At 8:44 p.m. last night, the stuff of boyhood sci-fi daydreaming became
reality. Using a high-powered laser weapon mounted to a 747 airliner,
the U.S. Missile Defense Agency (MDA) successfully shot down
a ballistic missile. The venture was a team effort involving Lockheed
Martin, Northrop Grumman, and Boeing. "The revolutionary use of directed energy is very attractive for missile
defense, with the potential to attack multiple targets at the speed of
light," the MDA
said. The new weapon is called the Airborne Laser Testbed (ALTB) and
bloggers are discussing how it works and what it means
Some Serious Muscle Flexing, writes Steven D at Booman Tribune: "This sets the stage for a
potential arms race with China. At the least, it is also a warning shot
across Iran's bow, because it increases the likelihood of an Israeli or
American attack against Iran's nuclear facilities if the ALTB system is
viewed as an effective defense against any potential Iranian missile
strikes in response."
Been a Long Time Coming, writes Noah Shachtman at Wired: "This is a test the MDA was hoping to conduct in 2002,
after spending about a billion dollars. But the Airborne Laser ran into
all kinds of problems along the way. The chemicals the jet depended on
to generate its high-strength laser weighed down
the 747. Getting the laser to accurately zap through the atmosphere
proved tougher than anticipated. The Airborne Laser eventually
ballooned into a $7.3 billion project."
Here's How it Worked, explains Jason Mick at DailyTech: "The package features
infrared sensors to first detect missiles by homing in to their
exhaust plume. It then employs two kilowatt-class lasers dubbed
the Track and Beacon Illuminator, respectively, the first of which
tracks the target with precision and the second of which accounts of
the atmospheric disturbances. Then comes the critical step.
A package in the plane's nose underbody uses a very large telescope
to focus a megawatt-class COIL beam (generated by an Chemical Iodine
Oxygen laser) onto sensitive regions of the target."
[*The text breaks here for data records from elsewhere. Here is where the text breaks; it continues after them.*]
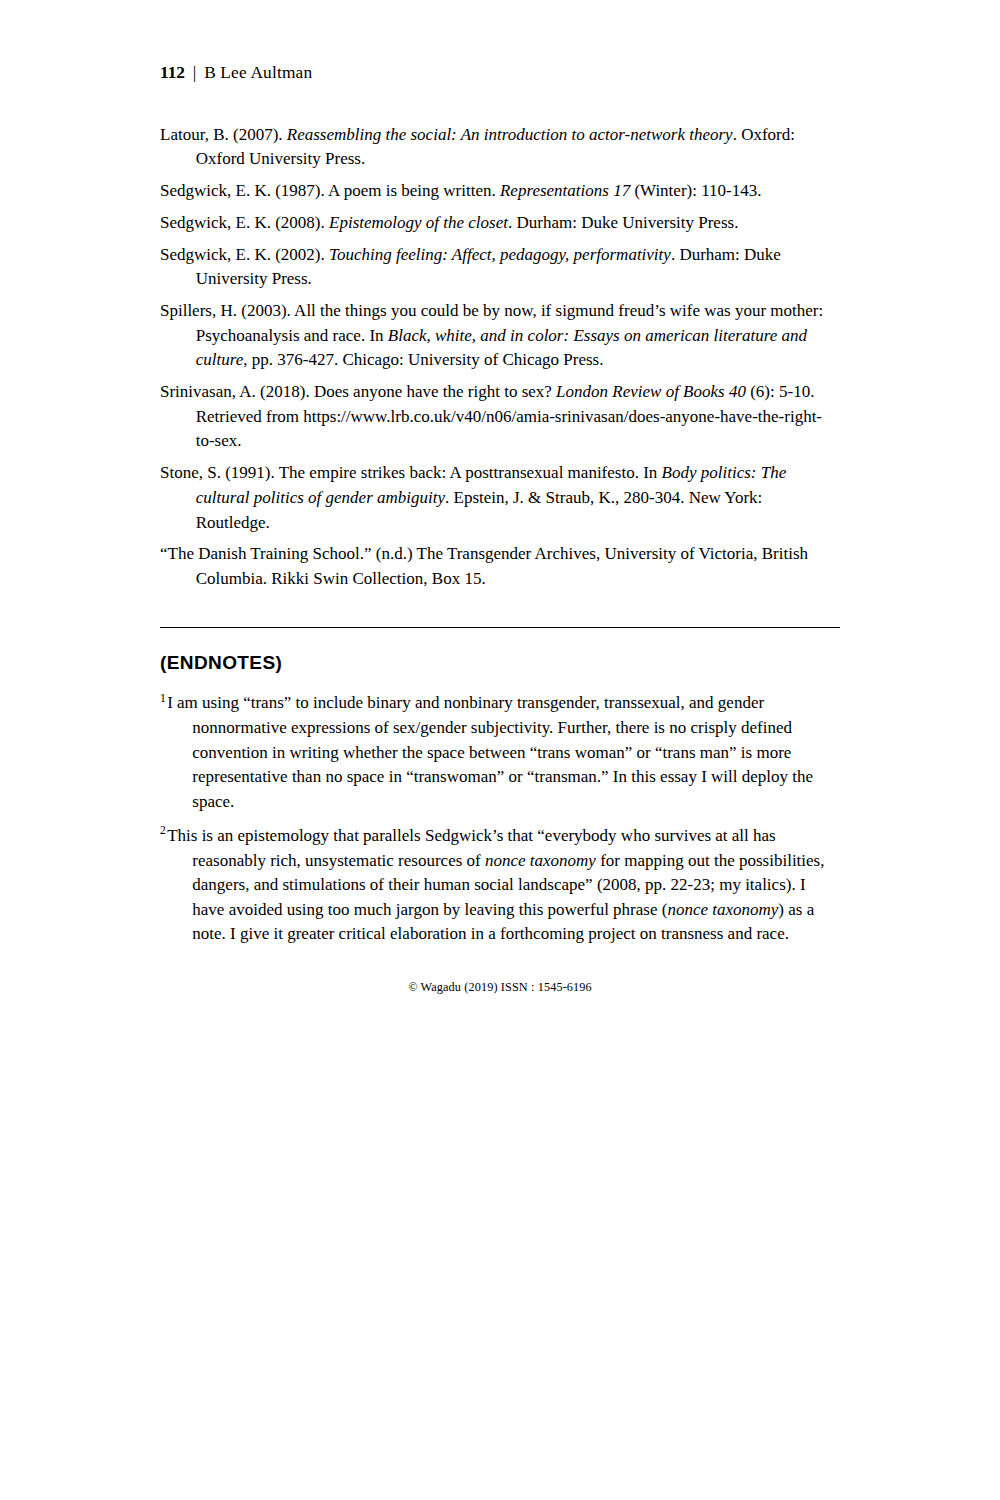112|B Lee Aultman
Latour, B. (2007). Reassembling the social: An introduction to actor-network theory. Oxford: Oxford University Press.
Sedgwick, E. K. (1987). A poem is being written. Representations 17 (Winter): 110-143.
Sedgwick, E. K. (2008). Epistemology of the closet. Durham: Duke University Press.
Sedgwick, E. K. (2002). Touching feeling: Affect, pedagogy, performativity. Durham: Duke University Press.
Spillers, H. (2003). All the things you could be by now, if sigmund freud’s wife was your mother: Psychoanalysis and race. In Black, white, and in color: Essays on american literature and culture, pp. 376-427. Chicago: University of Chicago Press.
Srinivasan, A. (2018). Does anyone have the right to sex? London Review of Books 40 (6): 5-10. Retrieved from https://www.lrb.co.uk/v40/n06/amia-srinivasan/does-anyone-have-the-right-to-sex.
Stone, S. (1991). The empire strikes back: A posttransexual manifesto. In Body politics: The cultural politics of gender ambiguity. Epstein, J. & Straub, K., 280-304. New York: Routledge.
“The Danish Training School.” (n.d.) The Transgender Archives, University of Victoria, British Columbia. Rikki Swin Collection, Box 15.
(ENDNOTES)
I am using “trans” to include binary and nonbinary transgender, transsexual, and gender nonnormative expressions of sex/gender subjectivity. Further, there is no crisply defined convention in writing whether the space between “trans woman” or “trans man” is more representative than no space in “transwoman” or “transman.” In this essay I will deploy the space.
This is an epistemology that parallels Sedgwick’s that “everybody who survives at all has reasonably rich, unsystematic resources of nonce taxonomy for mapping out the possibilities, dangers, and stimulations of their human social landscape” (2008, pp. 22-23; my italics). I have avoided using too much jargon by leaving this powerful phrase (nonce taxonomy) as a note. I give it greater critical elaboration in a forthcoming project on transness and race.
© Wagadu (2019) ISSN : 1545-6196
Remaining Questions "We also don't know" three things, writes Steven D: "(1) the operational range of this new
laser, (2) whether it would work against any potential countermeasures
an adversary might employ in a combat situation, or (3) whether it
could deal with multiple missiles launched simultaneously in time to
prevent all of them from reaching their targets." He argues that these are essential questions to answer before relying on the system in an engagement with a ballistic missile-armed nation.